How Intermittent Fasting Affects Your Body and Brain
Notes:
- The more research I do on fasting, even for relatively short periods of time such as 16 hours, the more I become convinced that it is one of the best things you can do for your health.
- Fasting triggers the release of a compound called BDNF, which stands for brain derived neurotropic factor. The release of this compound is associated with improvements in learning and memory.
- If you’d like to read about some of the other benefits of fasting, click here.
Excerpt:
- “Ketogenic diets can increase ketones four fold, whereas fasting has been shown to increase ketones by up to 20 fold.” (Ketones have many beneficial effects once released into the human body)
My recent experience with a 36 hour fast
For most of my life, I had to eat a tremendous amount of food to maintain my weight. My body just seemed to want to be skinny. At long last however, my metabolism seems to have slowed down a bit. After realizing this, I decided to try a 36 hour fast to see what would happen. Here’s a brief description of the experience.
Day 1
- Ate dinner around 8pm, then began the fast.
Day 2
- Felt fairly hungry throughout the day, which was a bit unpleasant. On the plus side, I enjoyed several benefits (this is a subjective report, so take it with a grain).
-
- Improved endurance during my usual 2.5 mile run.
- Improved mental clarity and focus. (I found it very easy to concentrate on my work, and was less distractible)
- Didn’t have to spend any time cooking, eating, or doing dishes. I’d estimate that I spend around 3.5 hours on these activities during a normal day.
Day 3
- Woke up feeling a little weak / non energized.
- Broke my fast around 8am with an orange, some almonds, and a scoop of coconut oil.
- I’m writing this at 2pm on the same day. I’m now feeling normal.
Recommended Reading
The Amazing End of Colin O’Brady’s Solo Journey Across Antarctica
Notes:
- I posted this one several months ago but wanted to put it up again for newer readers. It describes what I feel to be the most astounding athletic achievement of all time: Finishing a solo journey across Antarctica with a 32 hour, near continuous final push.
Excerpts:
- “In what could go down as one of the great feats in polar history, the American Colin O’Brady, 33, covered the final 77.54 miles of the 921-mile journey across Antarctica in one final sleepless, 32-hour burst, becoming the first person ever to traverse Antarctica from coast to coast solo, unsupported and unaided by wind.”
Music Recommendations
My favorite song in this compilation starts at 5:43.
Molly Tuttle – Rhythm and Lead Switching
Handpan music
Journal Excerpts
Imagining vs fantasizing. When you imagine, you think about how things could be. When you fantasize, you think about how your experience of things could be. I’m of the opinion that imagining is a great way to spend your time, and that fantasizing is not.
You might not get the answer to your question immediately, or even for a month, or year. But in the intervening time, you can get great answers to questions you didn’t even know you had.
One of my newest passions is archery. It can be frustrating when I’m not performing the way I’d like to, but I’ve developed a mantra that helps tremendously. Regardless of where my arrow lands, I try to tell myself this: Every shot teaches you something.
In which aspects of your life are you not practicing what you preach?
What scares you more: The possibility of your work might be panned when you show it to other people, or the possibility that you might get to the end of your life and wonder whether other people might have appreciated your work if you had showed it to them?
Can you show up and create, even when you’d prefer to consume?
How will this stack up over time?

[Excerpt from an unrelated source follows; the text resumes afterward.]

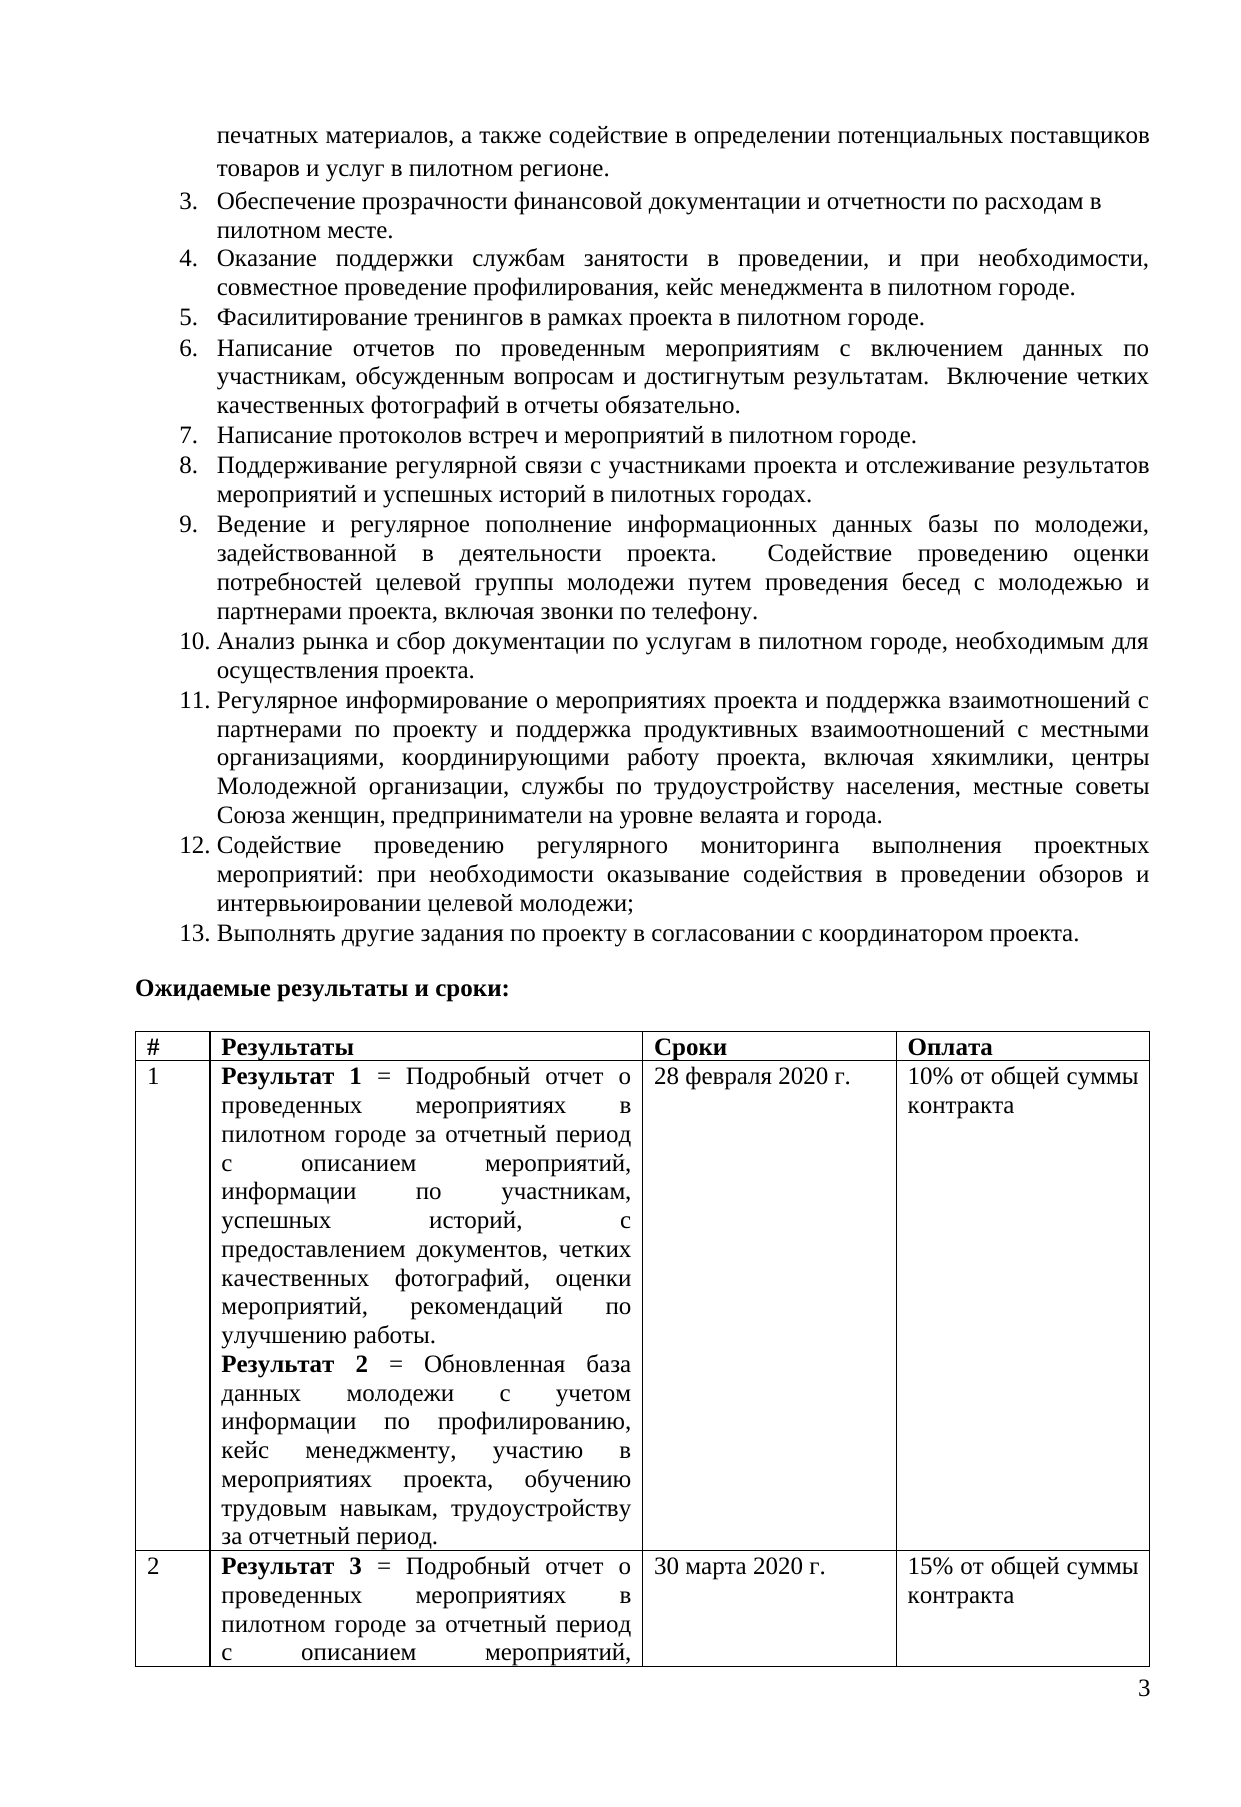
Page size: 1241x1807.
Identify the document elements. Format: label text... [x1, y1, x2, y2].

If I spend ten minutes doing something every day for a year, how many hours will I have spent doing it once the year has elapsed? (10 minutes x 365 days / 60 = 60.8 hours)
What could you benefit from doing more of? What could you benefit from doing less of? If you want to get rid of a habit, replace it with different, more uplifting one. If you want to engrain a habit, make it easy enough that doing it several times per week feels like nothing. If you want to start going to the gym, begin by going fifteen minutes every other day; and only lift weights that are five times lighter than those you’d be capable of lifting.
As our tools become more powerful, there is usually some sort of tradeoff. Once chainsaws started replacing axes, it became far easier to cut down a tree. And far easier to injure yourself while attempting to do so. Once the internet started replacing libraries as the place to go to find information, it became far easier to find what you are looking for. And far easier to become so distracted that you never find what you are looking for.
I’ve spoken with many people who have worked with the Amazonian hallucinogen ayahuasca. One man’s anecdote about his experience really stuck with me. It was quite simple. Shortly after drinking the ayahuasca, a voice in his mind kept repeating the same sentence, over and over: Focus on what’s happening in front of you.